Helmut, Voor wie de TA01-toonarm gebruikt is een 12-inch niet meer nodig?
“Nee, deze is beter dan een 12-inch. Er is een zero tracking angle, maar de resonantie van de armbuis is ook extreem laag. De TA01 is een 9-inch toonarm. Tien jaar geleden viel mij de Thales toonarm op. Een enorm slim idee want die heeft ook geen fouthoek.”
Thorens had de BJ Super 90 van de Engelse fabrikant Burne-Jones. Herinner me een advertentie in de Hi-Fi News van ergens in de zomer van 1956.
“Er was ook in Amerika in de vijftiger jaren zo'n type toonarm. Het principe om vier pivotpoints te hebben is dus niet nieuw. Ik zag het bij de Thales voor het eerst. Je hebt met een 9-inch een hele korte toonarm en dan nog die lagers. Een goed idee, maar volgens mij kon dat beter. In de TA01 zijn ook vier pivotpoints, maar met een grote afstand tot elkaar. Eventuele toleranties bij de productie hebben daardoor veel minder impact dan bij een arm met de pivotpoints en de lagers dichter bij elkaar. Dat gaf de mogelijkheid om het hele mechanisme van de TA01 aan de achterkant van deze toonarm te bouwen en een normale 9-inch tube te hebben. Je hebt dan een betere controle over de demping.”

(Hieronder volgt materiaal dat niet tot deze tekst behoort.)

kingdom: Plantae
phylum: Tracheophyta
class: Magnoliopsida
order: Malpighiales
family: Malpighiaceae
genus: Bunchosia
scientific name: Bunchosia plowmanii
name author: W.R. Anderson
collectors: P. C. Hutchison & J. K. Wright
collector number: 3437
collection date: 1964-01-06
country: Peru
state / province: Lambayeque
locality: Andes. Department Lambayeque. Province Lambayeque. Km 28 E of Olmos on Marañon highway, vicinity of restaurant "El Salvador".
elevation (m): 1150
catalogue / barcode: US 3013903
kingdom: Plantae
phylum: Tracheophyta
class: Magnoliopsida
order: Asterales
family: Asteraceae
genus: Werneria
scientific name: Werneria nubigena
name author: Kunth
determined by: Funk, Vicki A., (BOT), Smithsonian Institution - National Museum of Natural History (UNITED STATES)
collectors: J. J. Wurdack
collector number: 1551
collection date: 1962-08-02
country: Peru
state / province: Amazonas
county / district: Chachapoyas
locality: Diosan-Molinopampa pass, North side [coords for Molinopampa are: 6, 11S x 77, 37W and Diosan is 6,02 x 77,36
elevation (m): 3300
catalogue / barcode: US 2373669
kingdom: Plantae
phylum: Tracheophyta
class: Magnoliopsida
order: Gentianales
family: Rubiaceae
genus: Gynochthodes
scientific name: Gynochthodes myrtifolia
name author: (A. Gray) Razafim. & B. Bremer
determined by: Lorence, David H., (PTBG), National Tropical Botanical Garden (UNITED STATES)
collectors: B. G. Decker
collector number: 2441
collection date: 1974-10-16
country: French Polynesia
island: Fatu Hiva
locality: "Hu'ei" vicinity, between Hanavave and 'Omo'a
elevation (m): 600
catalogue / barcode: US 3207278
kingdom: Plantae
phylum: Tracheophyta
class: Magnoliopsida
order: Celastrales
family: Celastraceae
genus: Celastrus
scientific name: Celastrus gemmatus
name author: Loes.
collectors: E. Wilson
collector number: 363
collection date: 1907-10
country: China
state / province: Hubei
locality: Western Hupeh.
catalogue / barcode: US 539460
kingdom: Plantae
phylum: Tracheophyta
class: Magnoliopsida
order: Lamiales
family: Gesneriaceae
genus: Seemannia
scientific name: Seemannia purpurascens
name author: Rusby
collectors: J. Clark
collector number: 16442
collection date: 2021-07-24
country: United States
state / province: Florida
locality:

Moet je de arm inregelen voor die tangentiale tracking?
“Die staat altijd goed. Er moet wel een kracht zijn die die beweging activeert. Dat werkt dus alleen met de lift omlaag. Die aandrijvende kracht komt namelijk uit de groef. De cantilever kan daardoor uit het centrum van de cartridge gaan bewegen. Dat is niet goed voor de stylus en voor het magnetische systeem. Om dat te compenseren plaats ik elke gebouwde toonarm op mijn testdraaitafel en deze wordt zodanig afgesteld dat de cantilever altijd in het centrum van de cartridge beweegt. Door een ingebouwd spirit level kan de consument, die de toonarm koopt, de juiste positie vinden. De New Thorens Reference komt ook altijd met deze toonarm.”
Jouw draaitafels en toonarmen hebben een basis in engineering.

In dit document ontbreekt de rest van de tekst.